▶ [DATA TO USE]:
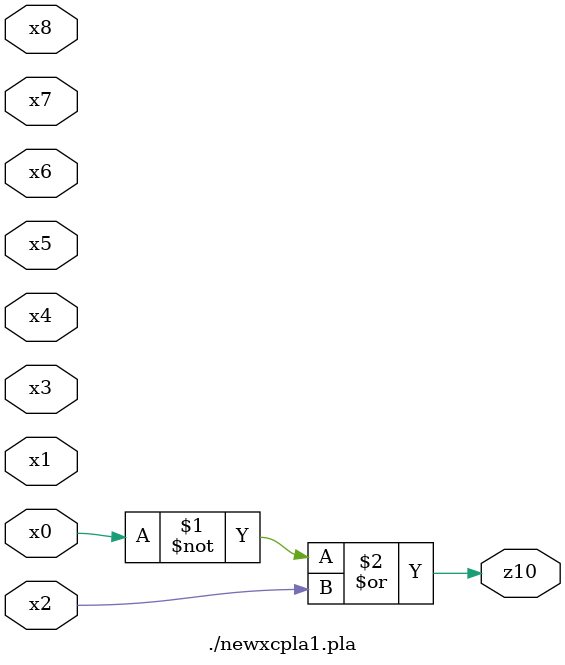
<source format=v>

module \./newxcpla1.pla  ( 
    x0, x1, x2, x3, x4, x5, x6, x7, x8,
    z10  );
  input  x0, x1, x2, x3, x4, x5, x6, x7, x8;
  output z10;
  assign z10 = ~x0 | x2;
endmodule



</source>
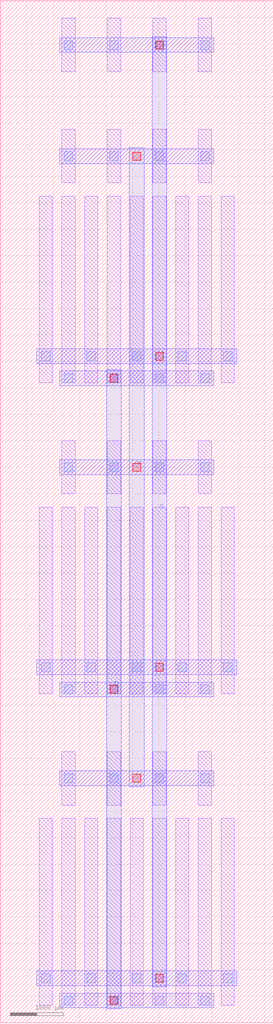
<source format=lef>
MACRO NMOS_S_7151189_X4_Y3
  UNITS 
    DATABASE MICRONS UNITS 1000;
  END UNITS 
  ORIGIN 0 0 ;
  FOREIGN NMOS_S_7151189_X4_Y3 0 0 ;
  SIZE 5160 BY 19320 ;
  PIN D
    DIRECTION INOUT ;
    USE SIGNAL ;
    PORT
      LAYER M3 ;
        RECT 2010 260 2290 12340 ;
    END
  END D
  PIN G
    DIRECTION INOUT ;
    USE SIGNAL ;
    PORT
      LAYER M3 ;
        RECT 2440 4460 2720 16540 ;
    END
  END G
  PIN S
    DIRECTION INOUT ;
    USE SIGNAL ;
    PORT
      LAYER M3 ;
        RECT 2870 680 3150 18640 ;
    END
  END S
  OBS
    LAYER M1 ;
      RECT 1165 335 1415 3865 ;
    LAYER M1 ;
      RECT 1165 4115 1415 5125 ;
    LAYER M1 ;
      RECT 1165 6215 1415 9745 ;
    LAYER M1 ;
      RECT 1165 9995 1415 11005 ;
    LAYER M1 ;
      RECT 1165 12095 1415 15625 ;
    LAYER M1 ;
      RECT 1165 15875 1415 16885 ;
    LAYER M1 ;
      RECT 1165 17975 1415 18985 ;
    LAYER M1 ;
      RECT 735 335 985 3865 ;
    LAYER M1 ;
      RECT 735 6215 985 9745 ;
    LAYER M1 ;
      RECT 735 12095 985 15625 ;
    LAYER M1 ;
      RECT 1595 335 1845 3865 ;
    LAYER M1 ;
      RECT 1595 6215 1845 9745 ;
    LAYER M1 ;
      RECT 1595 12095 1845 15625 ;
    LAYER M1 ;
      RECT 2025 335 2275 3865 ;
    LAYER M1 ;
      RECT 2025 4115 2275 5125 ;
    LAYER M1 ;
      RECT 2025 6215 2275 9745 ;
    LAYER M1 ;
      RECT 2025 9995 2275 11005 ;
    LAYER M1 ;
      RECT 2025 12095 2275 15625 ;
    LAYER M1 ;
      RECT 2025 15875 2275 16885 ;
    LAYER M1 ;
      RECT 2025 17975 2275 18985 ;
    LAYER M1 ;
      RECT 2455 335 2705 3865 ;
    LAYER M1 ;
      RECT 2455 6215 2705 9745 ;
    LAYER M1 ;
      RECT 2455 12095 2705 15625 ;
    LAYER M1 ;
      RECT 2885 335 3135 3865 ;
    LAYER M1 ;
      RECT 2885 4115 3135 5125 ;
    LAYER M1 ;
      RECT 2885 6215 3135 9745 ;
    LAYER M1 ;
      RECT 2885 9995 3135 11005 ;
    LAYER M1 ;
      RECT 2885 12095 3135 15625 ;
    LAYER M1 ;
      RECT 2885 15875 3135 16885 ;
    LAYER M1 ;
      RECT 2885 17975 3135 18985 ;
    LAYER M1 ;
      RECT 3315 335 3565 3865 ;
    LAYER M1 ;
      RECT 3315 6215 3565 9745 ;
    LAYER M1 ;
      RECT 3315 12095 3565 15625 ;
    LAYER M1 ;
      RECT 3745 335 3995 3865 ;
    LAYER M1 ;
      RECT 3745 4115 3995 5125 ;
    LAYER M1 ;
      RECT 3745 6215 3995 9745 ;
    LAYER M1 ;
      RECT 3745 9995 3995 11005 ;
    LAYER M1 ;
      RECT 3745 12095 3995 15625 ;
    LAYER M1 ;
      RECT 3745 15875 3995 16885 ;
    LAYER M1 ;
      RECT 3745 17975 3995 18985 ;
    LAYER M1 ;
      RECT 4175 335 4425 3865 ;
    LAYER M1 ;
      RECT 4175 6215 4425 9745 ;
    LAYER M1 ;
      RECT 4175 12095 4425 15625 ;
    LAYER M2 ;
      RECT 1120 280 4040 560 ;
    LAYER M2 ;
      RECT 1120 4480 4040 4760 ;
    LAYER M2 ;
      RECT 690 700 4470 980 ;
    LAYER M2 ;
      RECT 1120 6160 4040 6440 ;
    LAYER M2 ;
      RECT 1120 10360 4040 10640 ;
    LAYER M2 ;
      RECT 690 6580 4470 6860 ;
    LAYER M2 ;
      RECT 1120 12040 4040 12320 ;
    LAYER M2 ;
      RECT 1120 16240 4040 16520 ;
    LAYER M2 ;
      RECT 690 12460 4470 12740 ;
    LAYER M2 ;
      RECT 1120 18340 4040 18620 ;
    LAYER V1 ;
      RECT 2925 335 3095 505 ;
    LAYER V1 ;
      RECT 2925 4535 3095 4705 ;
    LAYER V1 ;
      RECT 2925 6215 3095 6385 ;
    LAYER V1 ;
      RECT 2925 10415 3095 10585 ;
    LAYER V1 ;
      RECT 2925 12095 3095 12265 ;
    LAYER V1 ;
      RECT 2925 16295 3095 16465 ;
    LAYER V1 ;
      RECT 2925 18395 3095 18565 ;
    LAYER V1 ;
      RECT 3785 335 3955 505 ;
    LAYER V1 ;
      RECT 3785 4535 3955 4705 ;
    LAYER V1 ;
      RECT 3785 6215 3955 6385 ;
    LAYER V1 ;
      RECT 3785 10415 3955 10585 ;
    LAYER V1 ;
      RECT 3785 12095 3955 12265 ;
    LAYER V1 ;
      RECT 3785 16295 3955 16465 ;
    LAYER V1 ;
      RECT 3785 18395 3955 18565 ;
    LAYER V1 ;
      RECT 1205 335 1375 505 ;
    LAYER V1 ;
      RECT 1205 4535 1375 4705 ;
    LAYER V1 ;
      RECT 1205 6215 1375 6385 ;
    LAYER V1 ;
      RECT 1205 10415 1375 10585 ;
    LAYER V1 ;
      RECT 1205 12095 1375 12265 ;
    LAYER V1 ;
      RECT 1205 16295 1375 16465 ;
    LAYER V1 ;
      RECT 1205 18395 1375 18565 ;
    LAYER V1 ;
      RECT 2065 335 2235 505 ;
    LAYER V1 ;
      RECT 2065 4535 2235 4705 ;
    LAYER V1 ;
      RECT 2065 6215 2235 6385 ;
    LAYER V1 ;
      RECT 2065 10415 2235 10585 ;
    LAYER V1 ;
      RECT 2065 12095 2235 12265 ;
    LAYER V1 ;
      RECT 2065 16295 2235 16465 ;
    LAYER V1 ;
      RECT 2065 18395 2235 18565 ;
    LAYER V1 ;
      RECT 775 755 945 925 ;
    LAYER V1 ;
      RECT 775 6635 945 6805 ;
    LAYER V1 ;
      RECT 775 12515 945 12685 ;
    LAYER V1 ;
      RECT 1635 755 1805 925 ;
    LAYER V1 ;
      RECT 1635 6635 1805 6805 ;
    LAYER V1 ;
      RECT 1635 12515 1805 12685 ;
    LAYER V1 ;
      RECT 2495 755 2665 925 ;
    LAYER V1 ;
      RECT 2495 6635 2665 6805 ;
    LAYER V1 ;
      RECT 2495 12515 2665 12685 ;
    LAYER V1 ;
      RECT 3355 755 3525 925 ;
    LAYER V1 ;
      RECT 3355 6635 3525 6805 ;
    LAYER V1 ;
      RECT 3355 12515 3525 12685 ;
    LAYER V1 ;
      RECT 4215 755 4385 925 ;
    LAYER V1 ;
      RECT 4215 6635 4385 6805 ;
    LAYER V1 ;
      RECT 4215 12515 4385 12685 ;
    LAYER V2 ;
      RECT 2075 345 2225 495 ;
    LAYER V2 ;
      RECT 2075 6225 2225 6375 ;
    LAYER V2 ;
      RECT 2075 12105 2225 12255 ;
    LAYER V2 ;
      RECT 2505 4545 2655 4695 ;
    LAYER V2 ;
      RECT 2505 10425 2655 10575 ;
    LAYER V2 ;
      RECT 2505 16305 2655 16455 ;
    LAYER V2 ;
      RECT 2935 765 3085 915 ;
    LAYER V2 ;
      RECT 2935 6645 3085 6795 ;
    LAYER V2 ;
      RECT 2935 12525 3085 12675 ;
    LAYER V2 ;
      RECT 2935 18405 3085 18555 ;
  END
END NMOS_S_7151189_X4_Y3

</source>
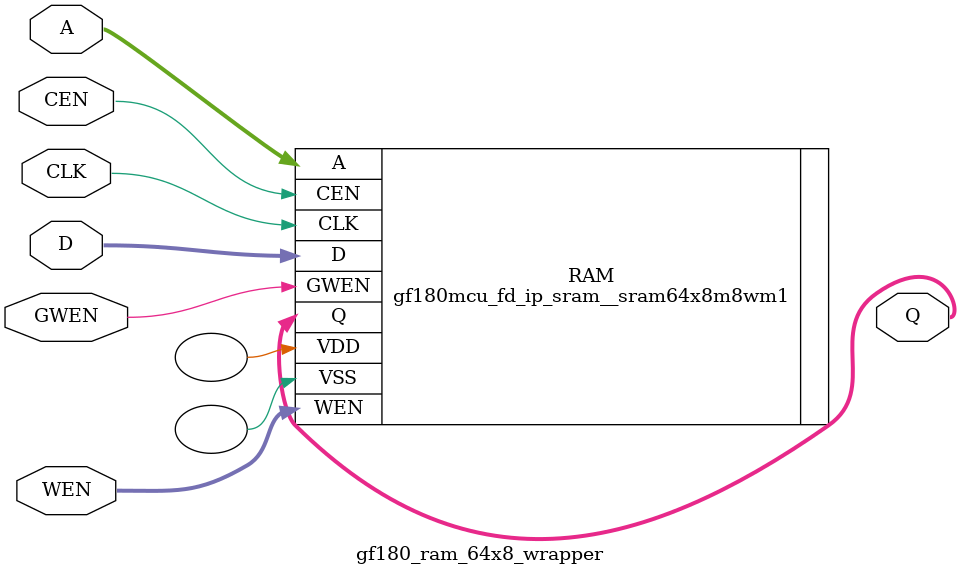
<source format=v>
module gf180_ram_64x8_wrapper (
	CLK,
	CEN,
	GWEN,
	WEN,
	A,
	D,
	Q
);

input           CLK;
input           CEN;    //Chip Enable
input           GWEN;   //Global Write Enable
input   [7:0]  	WEN;    //Write Enable
input   [5:0]   A;
input   [7:0]  	D;
output	[7:0]	Q;

gf180mcu_fd_ip_sram__sram64x8m8wm1 RAM (
    .CLK(CLK), 
    .CEN(CEN), 
    .GWEN(GWEN), 
    .WEN(WEN), 
    .A(A), 
    .D(D), 
    .Q(Q), 
    .VDD(), 
    .VSS());

endmodule
</source>
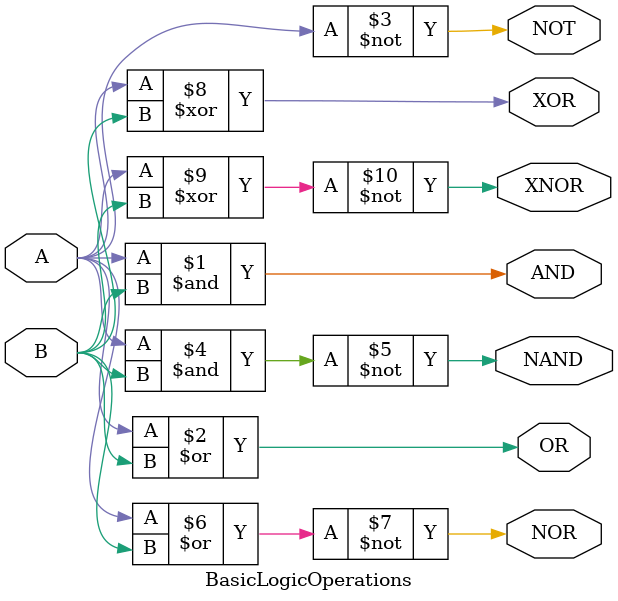
<source format=v>
module BasicLogicOperations (
    input wire A,
    input wire B,
    output wire AND,
    output wire OR,
    output wire NOT,
    output wire NAND,
    output wire NOR,
    output wire XOR,
    output wire XNOR
);

assign AND= A & B; 
assign OR= A | B; 
assign NOT= ~A;
assign NAND= ~(A & B);
assign NOR= ~(A | B); 
assign XOR= A ^ B; 
assign XNOR= ~(A ^ B);
endmodule

</source>
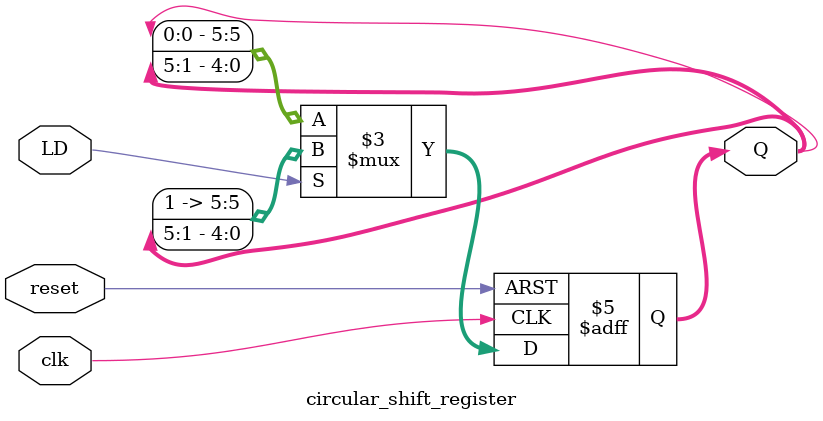
<source format=v>
module circular_shift_register(
    input wire clk,      // Sinal de clock
    input wire reset,    // Sinal de reset para inicializar o registrador
    input wire LD,       // Sinal de carga (load) unitária no primeiro estágio
    output reg [5:0] Q   // Saída do registrador de 6 bits
);

    // Bloco sempre sensível ao clock e ao reset
    always @(posedge clk or posedge reset) begin
        if (reset) begin
            Q <= 6'b000000;  // Reset do registrador para zero
        end else if (LD) begin
            Q <= {1'b1, Q[5:1]};  // Carrega 1 no primeiro estágio (Q[5])
        end else begin
            Q <= {Q[0], Q[5:1]};  // Deslocamento circular para a direita
        end
    end

endmodule

</source>
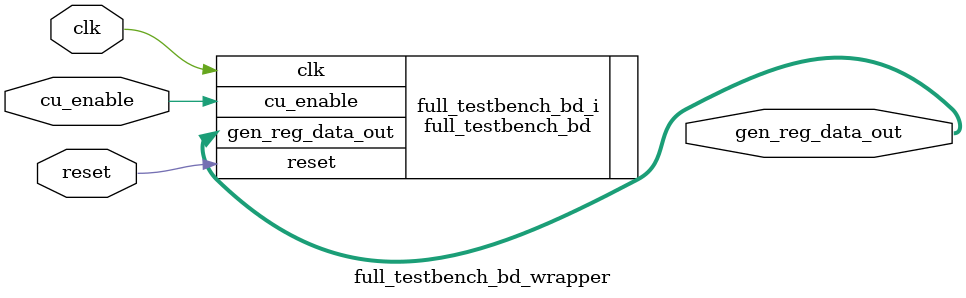
<source format=v>
`timescale 1 ps / 1 ps

module full_testbench_bd_wrapper
   (clk,
    cu_enable,
    gen_reg_data_out,
    reset);
  input clk;
  input cu_enable;
  output [7:0]gen_reg_data_out;
  input reset;

  wire clk;
  wire cu_enable;
  wire [7:0]gen_reg_data_out;
  wire reset;

  full_testbench_bd full_testbench_bd_i
       (.clk(clk),
        .cu_enable(cu_enable),
        .gen_reg_data_out(gen_reg_data_out),
        .reset(reset));
endmodule

</source>
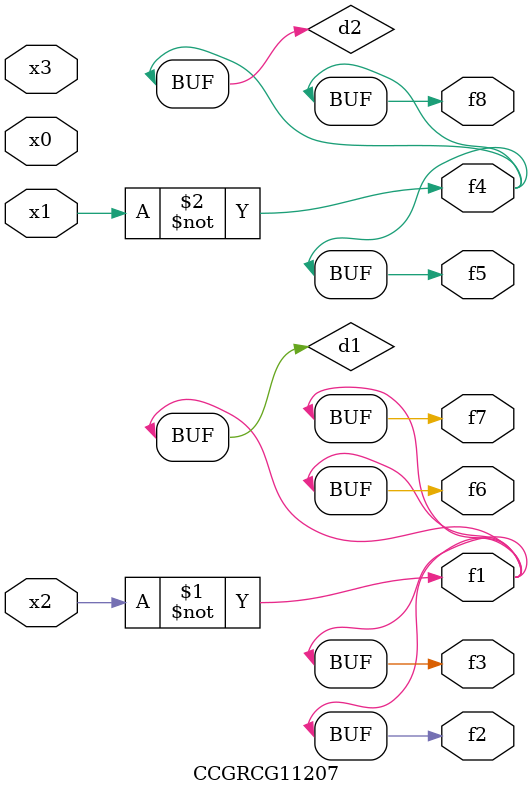
<source format=v>
module CCGRCG11207(
	input x0, x1, x2, x3,
	output f1, f2, f3, f4, f5, f6, f7, f8
);

	wire d1, d2;

	xnor (d1, x2);
	not (d2, x1);
	assign f1 = d1;
	assign f2 = d1;
	assign f3 = d1;
	assign f4 = d2;
	assign f5 = d2;
	assign f6 = d1;
	assign f7 = d1;
	assign f8 = d2;
endmodule

</source>
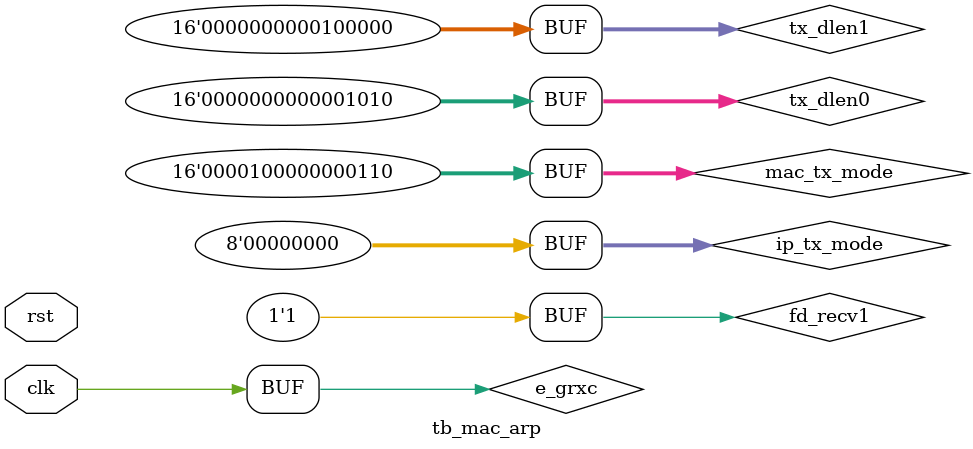
<source format=v>
module tb_mac_arp(
    input clk,
    input rst
);


    localparam GLEN = 8'h40;
    localparam ARP = 16'h0806, IP = 16'h0800;
    localparam ICMP = 8'h01, TCP = 8'h06, UDP = 8'h11;

    reg [7:0] state; 
    reg [7:0] next_state;

    localparam IDLE = 8'h00, WAIT = 8'h01, DONE = 8'h02; 
    localparam FIFO = 8'h13;
    localparam UDP0 = 8'h20, GAP0 = 8'h21, UDP1 = 8'h22, GAP1 = 8'h23;
    localparam UDP2 = 8'h24, GAP2 = 8'h25, UDP3 = 8'h26, GAP3 = 8'h27;

    wire e_grxc;
    wire e0_gtxc, e1_gtxc;
    wire e0_txen, e1_txen;
    wire e0_rxdv, e1_rxdv;
    wire [7:0] e0_rxd, e0_txd;
    wire [7:0] e1_rxd, e1_txd;
    wire e0_rstn, e1_rstn;
    wire fs_send0, fd_send0, fs_recv0, fd_recv0;
    wire fs_send1, fd_send1, fs_recv1, fd_recv1;
    wire [15:0] tx_dlen0, rx_dlen0;
    wire [15:0] tx_dlen1, rx_dlen1;
    wire fifo_cmd_rxen0, fifo_cmd_rxen1;
    wire [7:0] fifo_cmd_rxd0, fifo_cmd_rxd1;

    wire fs_fifo_tx, fd_fifo_tx;
    wire fifo_txen, fifo_rxen;
    wire fifo_full;
    wire [7:0] fifo_txd, fifo_rxd;

    wire [15:0] mac_rx_mode, mac_tx_mode;
    wire [7:0] ip_rx_mode, ip_tx_mode;


    assign tx_dlen0 = 16'h0A;
    assign tx_dlen1 = 16'h20;

    assign fs_send = (state == UDP0) || (state == UDP1) || (state == UDP2) || (state == UDP3);
    assign fs_fifo_tx = (state == FIFO);
    assign fd_recv1 = 1'b1;

    assign mac_tx_mode = ARP;
    assign ip_tx_mode = IP;

    assign e_grxc = clk;

    reg [7:0] cnt;

    always@(posedge clk or posedge rst) begin
        if(rst) state <= IDLE;
        else state <= next_state;
    end
    
    always@(*) begin
        case(state)
            IDLE: next_state <= WAIT;
            WAIT: next_state <= FIFO;
            FIFO: begin
                if(fd_fifo_tx) next_state <= UDP0;
                else next_state <= FIFO;
            end
            UDP0: begin
                if(fd_send0) next_state <= GAP0;
                else next_state <= UDP0;
            end
            GAP0: begin
                if(cnt >= GLEN) next_state <= UDP1;
                else next_state <= GAP0;
            end
            UDP1: begin
                if(fd_send0) next_state <= GAP1;
                else next_state <= UDP1;
            end
            GAP1: begin
                if(cnt >= GLEN) next_state <= UDP2;
                else next_state <= GAP1;
            end
            UDP2: begin
                if(fd_send0) next_state <= GAP2;
                else next_state <= UDP2;
            end
            GAP2: begin
                if(cnt >= GLEN) next_state <= UDP3;
                else next_state <= GAP2;
            end
            UDP3: begin
                if(fd_send0) next_state <= GAP3;
                else next_state <= UDP3;
            end
            GAP3: begin
                if(cnt >= GLEN) next_state <= DONE;
                else next_state <= GAP3;
            end
            DONE: next_state <= WAIT;
            default: next_state <= IDLE;
        endcase
    end

    always@(posedge clk or posedge rst) begin
        if(rst) cnt <= 8'h00;
        else if(state == IDLE) cnt <= 8'h00;
        else if(state == WAIT) cnt <= 8'h00;
        else if(state == GAP0) cnt <= cnt + 1'b1;
        else if(state == GAP1) cnt <= cnt + 1'b1;
        else if(state == GAP2) cnt <= cnt + 1'b1;
        else if(state == GAP3) cnt <= cnt + 1'b1;
        else cnt <= 8'h00;
    end

    fifo_eth
    fifo_read_dut(
        .wr_clk(clk),
        .full(fifo_full),
        .din(fifo_txd),
        .wr_en(fifo_txen),

        .rd_clk(clk),
        .dout(fifo_rxd),
        .rd_en(fifo_rxen)
    );

    fifo_tx
    fifo_tx_dut(
        .clk(clk),
        .rst(rst),

        .full(fifo_full),
        .fs(fs_fifo_tx),
        .fd(fd_fifo_tx),

        .dlen({tx_dlen0, 2'b11}),

        .fifo_txen(fifo_txen),
        .fifo_txd(fifo_txd)
    );




    


    mac
    mac_dut(
        .e_grxc(e_grxc),
        .e_rxdv(e_rxdv),
        .e_rxd(e_rxd),
        .e_rxer(e_rxer),

        .e_gtxc(e_gtxc),
        .e_txen(e_txen),
        .e_txd(e_txd),
        .e_txer(e_txer),

        .e_rstn(e_rstn),
        .e_mdc(e_mdc),
        .e_mdio(e_mdio),

        .fs_send(fs_send),
        .fd_send(fd_send),
        .fs_recv(fs_recv),
        .fd_recv(fd_recv),

        .mac_tx_mode(mac_tx_mode),
        .ip_tx_mode(ip_tx_mode),
        .arp_tx_req(1'b1),
        .mac_rx_mode(mac_rx_mode),
        .ip_rx_mode(ip_rx_mode),

        .rst(rst),
        .tx_dlen(tx_dlen),
        .rx_dlen(rx_dlen),

        .fifo_cmd_rxen(fifo_cmd_rxen),
        .fifo_cmd_rxd(fifo_cmd_rxd),
        .fifo_data_rxen(fifo_data_rxen),
        .fifo_data_rxd(fifo_data_rxd)
    );




endmodule
</source>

▶ [EXERCISE DESCRIPTION]: Exactly as written, repeat the lines from the beginning of the entries up to and including the line with "FOREIGN NMOS_S_7151189_X4_Y3 0 0 ;", but not the pictures.

▶ [WORKED SOLUTION]:
<source format=v>

module \./newxcpla1.pla  ( 
    x0, x1, x2, x3, x4, x5, x6, x7, x8,
    z10  );
  input  x0, x1, x2, x3, x4, x5, x6, x7, x8;
  output z10;
  assign z10 = ~x0 | x2;
endmodule



</source>
<source format=lef>
MACRO NMOS_S_7151189_X4_Y3
  UNITS 
    DATABASE MICRONS UNITS 1000;
  END UNITS 
  ORIGIN 0 0 ;
  FOREIGN NMOS_S_7151189_X4_Y3 0 0 ;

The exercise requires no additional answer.